(Work item): Retype nothing except the lines below from the one with "मदद से अपने" through the one with "RESPONSIVE AD", exactly, with images left out.

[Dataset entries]
☆ ☆ ☆ ☆ ☆

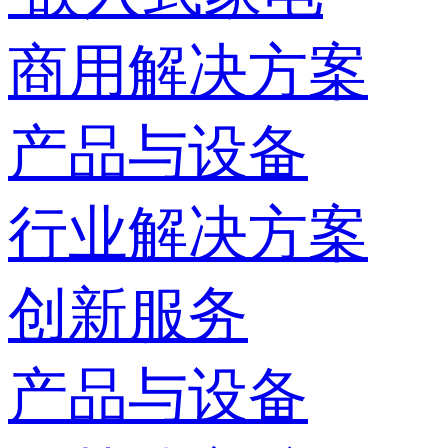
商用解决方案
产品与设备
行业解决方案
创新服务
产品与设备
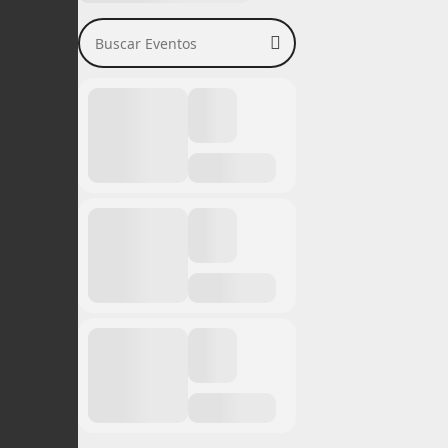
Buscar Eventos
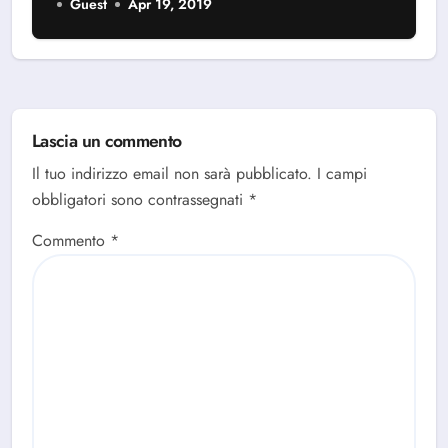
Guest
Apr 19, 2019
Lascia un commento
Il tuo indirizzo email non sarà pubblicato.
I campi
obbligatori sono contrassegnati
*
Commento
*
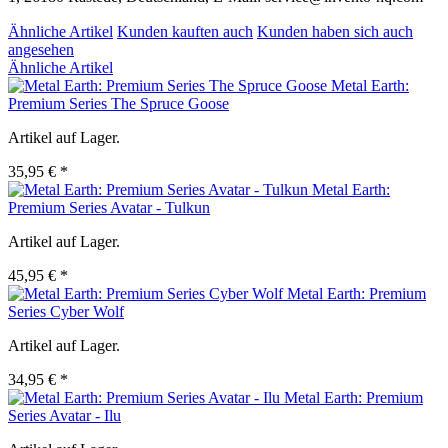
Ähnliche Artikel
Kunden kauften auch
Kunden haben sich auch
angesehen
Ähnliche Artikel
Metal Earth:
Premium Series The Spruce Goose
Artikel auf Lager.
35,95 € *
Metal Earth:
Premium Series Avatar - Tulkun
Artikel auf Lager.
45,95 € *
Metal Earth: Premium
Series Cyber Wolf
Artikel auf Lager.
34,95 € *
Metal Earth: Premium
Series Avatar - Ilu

☆ ☆ ☆ ☆ ☆

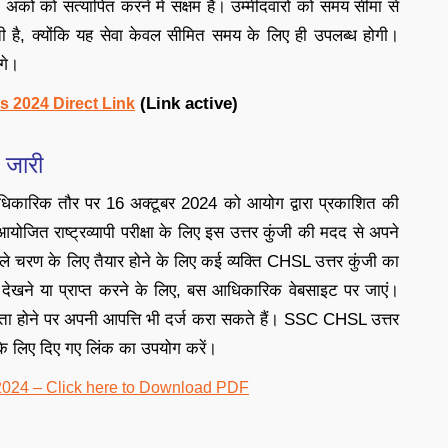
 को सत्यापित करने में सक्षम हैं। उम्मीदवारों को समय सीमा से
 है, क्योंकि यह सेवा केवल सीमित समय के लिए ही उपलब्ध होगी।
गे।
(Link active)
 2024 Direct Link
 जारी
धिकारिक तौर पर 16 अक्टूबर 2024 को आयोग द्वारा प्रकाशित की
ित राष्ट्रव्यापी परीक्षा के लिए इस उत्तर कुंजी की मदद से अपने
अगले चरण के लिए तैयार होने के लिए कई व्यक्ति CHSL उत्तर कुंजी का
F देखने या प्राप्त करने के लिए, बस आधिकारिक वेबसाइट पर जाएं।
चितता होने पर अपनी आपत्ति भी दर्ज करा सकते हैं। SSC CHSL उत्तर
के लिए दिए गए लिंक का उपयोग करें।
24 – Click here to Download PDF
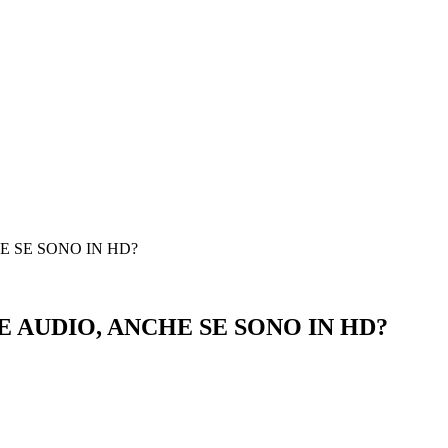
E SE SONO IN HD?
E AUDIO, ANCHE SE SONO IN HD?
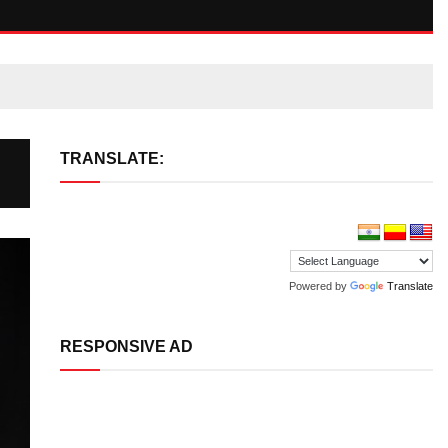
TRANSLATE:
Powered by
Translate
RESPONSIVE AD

☆ ☆ ☆ ☆ ☆

(Expected answer):
ित राष्ट्रव्यापी परीक्षा के लिए इस उत्तर कुंजी की मदद से अपने
अगले चरण के लिए तैयार होने के लिए कई व्यक्ति CHSL उत्तर कुंजी का
F देखने या प्राप्त करने के लिए, बस आधिकारिक वेबसाइट पर जाएं।
चितता होने पर अपनी आपत्ति भी दर्ज करा सकते हैं। SSC CHSL उत्तर
के लिए दिए गए लिंक का उपयोग करें।
24 – Click here to Download PDF
E SE SONO IN HD?
E AUDIO, ANCHE SE SONO IN HD?
TRANSLATE:
Powered by
Translate
RESPONSIVE AD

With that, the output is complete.